Cash flow is the net amount of cash that an entity receives and disburses during a period of time. A positive level of cash flow must be maintained for an entity to remain in business. The time period over which cash flow is tracked is usually a standard reporting period, such as a month, quarter, or year. Cash inflows come from the following sources:
- Operations. This is cash paid by customers for services or goods provided by the entity.
- Financing activities. An example is debt incurred by the entity.
- Investment activities. An example is the gain on invested funds.
Cash outflows originate with the following sources:
- Operations. This is expenditures made as part of the ordinary course of operations, such as payroll, the cost of goods sold, rent, and utilities.
- Financing activities. Examples are interest and principal payments made by the entity, or the repurchase of company stock, or the issuance of dividends.
- Investment activities. Examples are payments made into investment vehicles, loans made to other entities, or the purchase of fixed assets.

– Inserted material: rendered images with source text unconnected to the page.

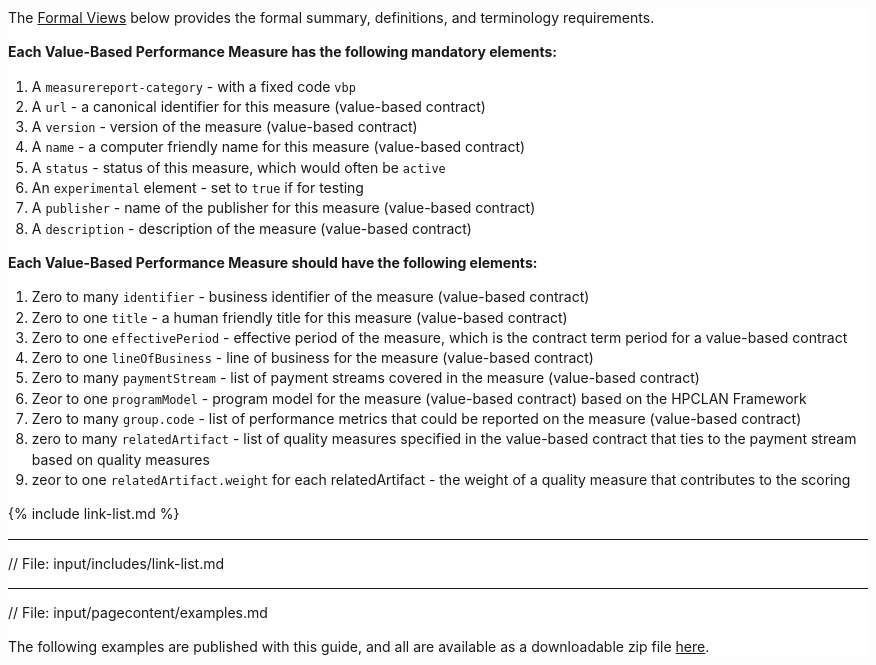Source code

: The [Formal Views](StructureDefinition-vbp-quality-measurereport.html#profile) below provides the formal summary, definitions, and terminology requirements.

**Each Value-Based Performance Measure has the following mandatory elements:**
1. A `measurereport-category` - with a fixed code `vbp`
1. A `url` - a canonical identifier for this measure (value-based contract)
1. A `version` - version of the measure (value-based contract)
1. A `name` - a computer friendly name for this measure (value-based contract)
1. A `status` - status of this measure, which would often be `active`
1. An `experimental` element - set to `true` if for testing
1. A `publisher` - name of the publisher for this measure (value-based contract)
1. A `description` - description of the measure (value-based contract)

**Each Value-Based Performance Measure should have the following elements:**
1. Zero to many `identifier` - business identifier of the measure (value-based contract)
1. Zero to one `title` - a human friendly title for this measure (value-based contract)
1. Zero to one `effectivePeriod` - effective period of the measure, which is the contract term period for a value-based contract
1. Zero to one `lineOfBusiness` - line of business for the measure (value-based contract)
1. Zero to many `paymentStream` - list of payment streams covered in the measure (value-based contract)
1. Zeor to one `programModel` - program model for the measure (value-based contract) based on the HPCLAN Framework
1. Zero to many `group.code` - list of performance metrics that could be reported on the measure (value-based contract)
1. zero to many `relatedArtifact` - list of quality measures specified in the value-based contract that ties to the payment stream based on quality measures
1. zeor to one `relatedArtifact.weight` for each relatedArtifact - the weight of a quality measure that contributes to the scoring


{% include link-list.md %}


---

// File: input/includes/link-list.md

[Home]: index.html "Home Page"

[Profiles and Extensions]: artifacts.html#structures-resource-profiles
[Downloads]: downloads.html
[Examples]: examples.html
[Glossary]: glossary.html
[Guidance]: guidance.html
[Terminology]: artifacts.html#terminology-value-sets
[Capability Statements]: artifacts.html#behavior-capability-statements

[Clinical Quality Information (CQI) Work Group]: http://www.hl7.org/Special/committees/cqi/overview.cfm
[Da Vinci Project]: https://www.hl7.org/about/davinci/

[HL7 Da Vinci Guiding Principles]: https://confluence.hl7.org/display/DVP/Da+Vinci+Clinical+Advisory+Council+Members?preview=/66940155/66942916/Guiding%20Principles%20for%20Da%20Vinci%20Implementation%20Guides.pdf


[VBP MeasureReport]: StructureDefinition-vbp-performance-measurereport.html
[VBP Quality MeasureReport]: StructureDefinition-vbp-quality-measurereport.html
[VBP Measure]: StructureDefinition-vbp-measure.html
[VBP Bundle]: StructureDefinition-vbp-bundle.html


[Alternate MeasureScore]: StructureDefinition-alternate-measurescore.html
[Baseline]: StructureDefinition-baseline.html
[Group Reference]: StructureDefinition-group-reference.html
[Line of Business]: StructureDefinition-lob.html
[Organization Subject]: StructureDefinition-organization-subject.html
[Paid Through Date]: StructureDefinition-paid-through-date.html
[Payment Stream]: StructureDefinition-payment-stream.html
[Program Model]: StructureDefinition-program-model.html
[Quality Program]: StructureDefinition-quality-program.html
[Service Period]: StructureDefinition-service-period.html
[Star Score]: StructureDefinition-star-score.html
[Threshold]: StructureDefinition-threshold.html


[Organization Subject Search Parameter]: SearchParameter-measurereport-subject-organization.html
[MeasureReport Category Search Parameter]: SearchParameter-measurereport-category.html


[Performance Metric]: ValueSet-vbp-performance-metric.html
[VBP Measure Population Type]: ValueSet-vbp-measure-population.html


[CQFM Composite Measure]: http://hl7.org/fhir/us/cqfmeasures/StructureDefinition/composite-measure-cqfm
[Data Exchange for Quality Measure (DEQM) Summary MeasureReport]: http://hl7.org/fhir/us/davinci-deqm/StructureDefinition/summary-measurereport-deqm

---

// File: input/pagecontent/examples.md







The following examples are published with this guide, and all are available as a downloadable zip file [here](downloads.html#examples). 
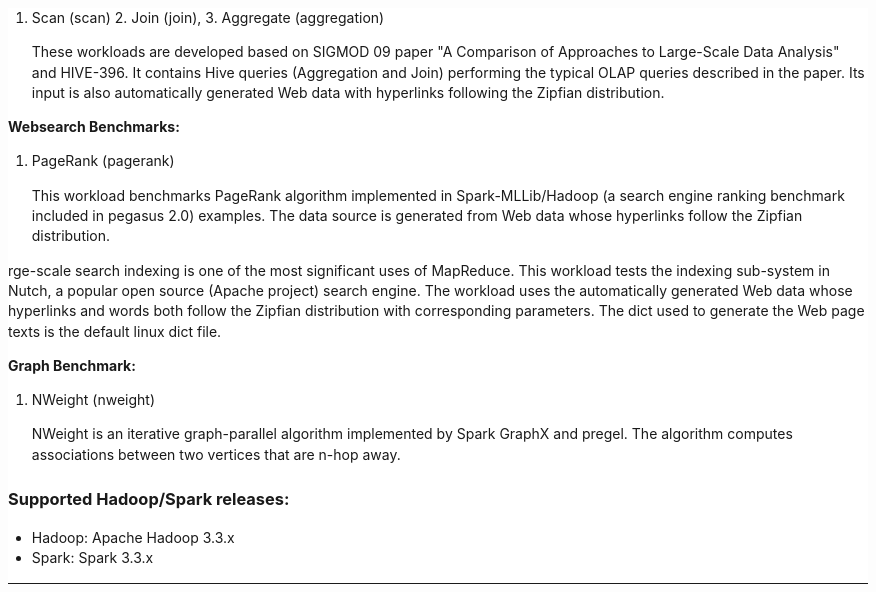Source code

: 1. Scan (scan) 2. Join (join), 3. Aggregate (aggregation)

    These workloads are developed based on SIGMOD 09 paper "A Comparison of Approaches to Large-Scale Data Analysis" and HIVE-396. It contains Hive queries (Aggregation and Join) performing the typical OLAP queries described in the paper. Its input is also automatically generated Web data with hyperlinks following the Zipfian distribution.

**Websearch Benchmarks:**

1. PageRank (pagerank)

    This workload benchmarks PageRank algorithm implemented in Spark-MLLib/Hadoop (a search engine ranking benchmark included in pegasus 2.0) examples. The data source is generated from Web data whose hyperlinks follow the Zipfian distribution.

rge-scale search indexing is one of the most significant uses of MapReduce. This workload tests the indexing sub-system in Nutch, a popular open source (Apache project) search engine. The workload uses the automatically generated Web data whose hyperlinks and words both follow the Zipfian distribution with corresponding parameters. The dict used to generate the Web page texts is the default linux dict file.

**Graph Benchmark:**

1. NWeight (nweight) 

    NWeight is an iterative graph-parallel algorithm implemented by Spark GraphX and pregel. The algorithm computes associations between two vertices that are n-hop away. 


### Supported Hadoop/Spark releases: ###

  - Hadoop: Apache Hadoop 3.3.x
  - Spark: Spark 3.3.x

---

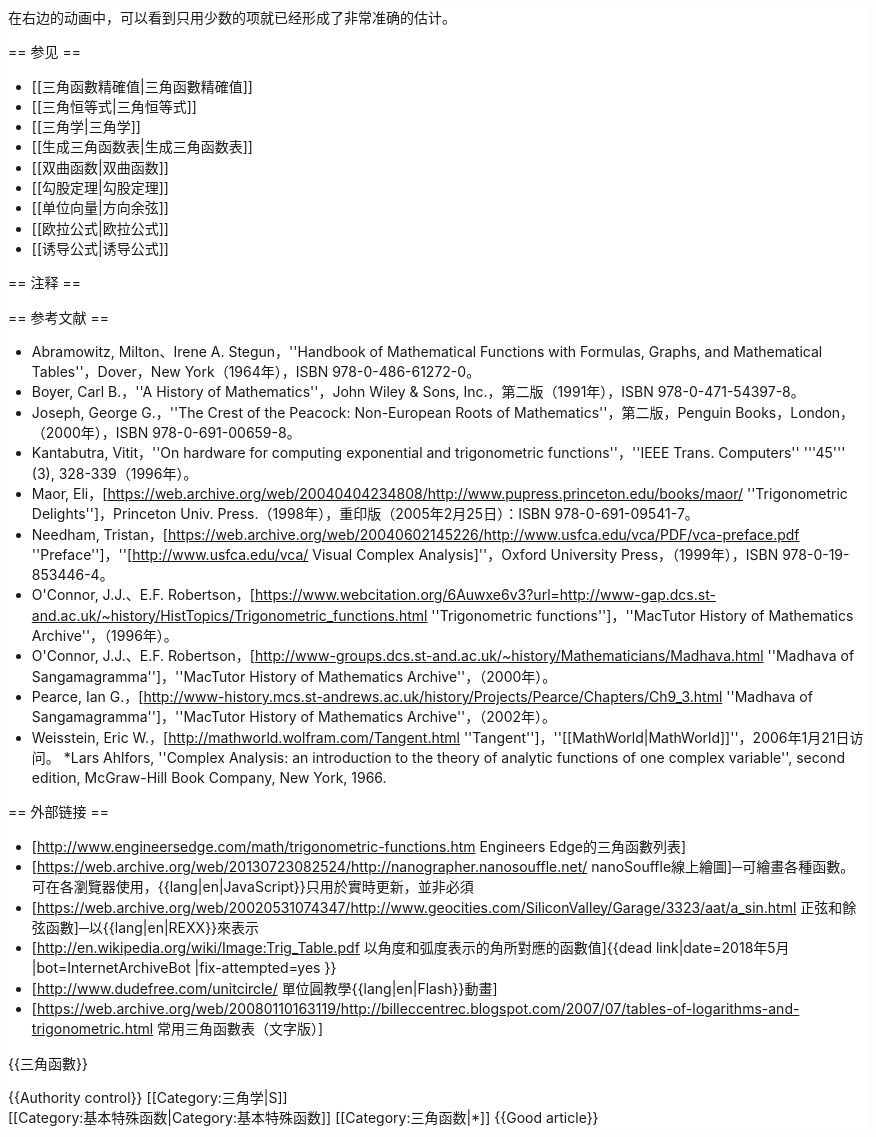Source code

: 在右边的动画中，可以看到只用少数的项就已经形成了非常准确的估计。

== 参见 ==
* [[三角函數精確值|三角函數精確值]]
* [[三角恒等式|三角恒等式]]
* [[三角学|三角学]]
* [[生成三角函数表|生成三角函数表]]
* [[双曲函数|双曲函数]]
* [[勾股定理|勾股定理]]
* [[单位向量|方向余弦]]
* [[欧拉公式|欧拉公式]]
* [[诱导公式|诱导公式]]

== 注释 ==
<references/>

== 参考文献 ==
* Abramowitz, Milton、Irene A. Stegun，''Handbook of Mathematical Functions with Formulas, Graphs, and Mathematical Tables''，Dover，New York（1964年），ISBN 978-0-486-61272-0。
* Boyer, Carl B.，''A History of Mathematics''，John Wiley & Sons, Inc.，第二版（1991年），ISBN 978-0-471-54397-8。
* Joseph, George G.，''The Crest of the Peacock: Non-European Roots of Mathematics''，第二版，Penguin Books，London，（2000年），ISBN 978-0-691-00659-8。
* Kantabutra, Vitit，''On hardware for computing exponential and trigonometric functions''，''IEEE Trans. Computers'' '''45''' (3), 328-339（1996年）。
* Maor, Eli，[https://web.archive.org/web/20040404234808/http://www.pupress.princeton.edu/books/maor/ ''Trigonometric Delights'']，Princeton Univ. Press.（1998年），重印版（2005年2月25日）：ISBN 978-0-691-09541-7。
* Needham, Tristan，[https://web.archive.org/web/20040602145226/http://www.usfca.edu/vca/PDF/vca-preface.pdf ''Preface'']，''[http://www.usfca.edu/vca/ Visual Complex Analysis]''，Oxford University Press，（1999年），ISBN 978-0-19-853446-4。
* O'Connor, J.J.、E.F. Robertson，[https://www.webcitation.org/6Auwxe6v3?url=http://www-gap.dcs.st-and.ac.uk/~history/HistTopics/Trigonometric_functions.html ''Trigonometric functions'']，''MacTutor History of Mathematics Archive''，（1996年）。
* O'Connor, J.J.、E.F. Robertson，[http://www-groups.dcs.st-and.ac.uk/~history/Mathematicians/Madhava.html ''Madhava of Sangamagramma'']，''MacTutor History of Mathematics Archive''，（2000年）。
* Pearce, Ian G.，[http://www-history.mcs.st-andrews.ac.uk/history/Projects/Pearce/Chapters/Ch9_3.html ''Madhava of Sangamagramma'']，''MacTutor History of Mathematics Archive''，（2002年）。
* Weisstein, Eric W.，[http://mathworld.wolfram.com/Tangent.html ''Tangent'']，''[[MathWorld|MathWorld]]''，2006年1月21日访问。
*Lars Ahlfors, ''Complex Analysis: an introduction to the theory of analytic functions of one complex variable'', second edition, McGraw-Hill Book Company, New York, 1966.

== 外部链接 ==

* [http://www.engineersedge.com/math/trigonometric-functions.htm Engineers Edge的三角函數列表]
* [https://web.archive.org/web/20130723082524/http://nanographer.nanosouffle.net/ nanoSouffle線上繪圖]─可繪畫各種函數。可在各瀏覽器使用，{{lang|en|JavaScript}}只用於實時更新，並非必須
* [https://web.archive.org/web/20020531074347/http://www.geocities.com/SiliconValley/Garage/3323/aat/a_sin.html 正弦和餘弦函數]─以{{lang|en|REXX}}來表示
* [http://en.wikipedia.org/wiki/Image:Trig_Table.pdf 以角度和弧度表示的角所對應的函數值]{{dead link|date=2018年5月 |bot=InternetArchiveBot |fix-attempted=yes }}
* [http://www.dudefree.com/unitcircle/ 單位圓教學{{lang|en|Flash}}動畫]
* [https://web.archive.org/web/20080110163119/http://billeccentrec.blogspot.com/2007/07/tables-of-logarithms-and-trigonometric.html 常用三角函數表（文字版）]

{{三角函數}}

{{Authority control}}
[[Category:三角学|S]]                      
[[Category:基本特殊函数|Category:基本特殊函数]]
[[Category:三角函数|*]]
{{Good article}}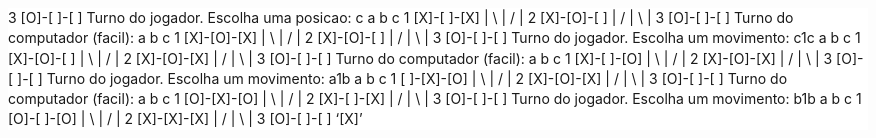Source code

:3 [O]-[ ]-[ ]
Turno do jogador. Escolha uma posicao: c
a b c
1 [X]-[ ]-[X]
| \ | / |
2 [X]-[O]-[ ]
| / | \ |
3 [O]-[ ]-[ ]
Turno do computador (facil):
a b c
1 [X]-[O]-[X]
| \ | / |
2 [X]-[O]-[ ]
| / | \ |
3 [O]-[ ]-[ ]
Turno do jogador. Escolha um movimento: c1c
a b c
1 [X]-[O]-[ ]
| \ | / |
2 [X]-[O]-[X]
| / | \ |
3 [O]-[ ]-[ ]
Turno do computador (facil):
a b c
1 [X]-[ ]-[O]
| \ | / |
2 [X]-[O]-[X]
| / | \ |
3 [O]-[ ]-[ ]
Turno do jogador. Escolha um movimento: a1b
a b c
1 [ ]-[X]-[O]
| \ | / |
2 [X]-[O]-[X]
| / | \ |
3 [O]-[ ]-[ ]
Turno do computador (facil):
a b c
1 [O]-[X]-[O]
| \ | / |
2 [X]-[ ]-[X]
| / | \ |
3 [O]-[ ]-[ ]
Turno do jogador. Escolha um movimento: b1b
a b c
1 [O]-[ ]-[O]
| \ | / |
2 [X]-[X]-[X]
| / | \ |
3 [O]-[ ]-[ ]
‘[X]’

An alternative way to calculate the cash flow of an entity is to add back all non-cash expenses (such as depreciation and amortization) to its net after-tax profit, though this approach only approximates actual cash flows.
Cash flow is not the same as the profit or loss recorded by a company under the accrual basis of accounting, since accruals for revenues and expenses, as well as for the delayed recognition of cash already received, can cause differences from cash flow.
A persistent, ongoing negative cash flow based on operational cash flows should be a cause of serious concern to the business owner, since it means that the business will require an additional infusion of funds to avoid bankruptcy.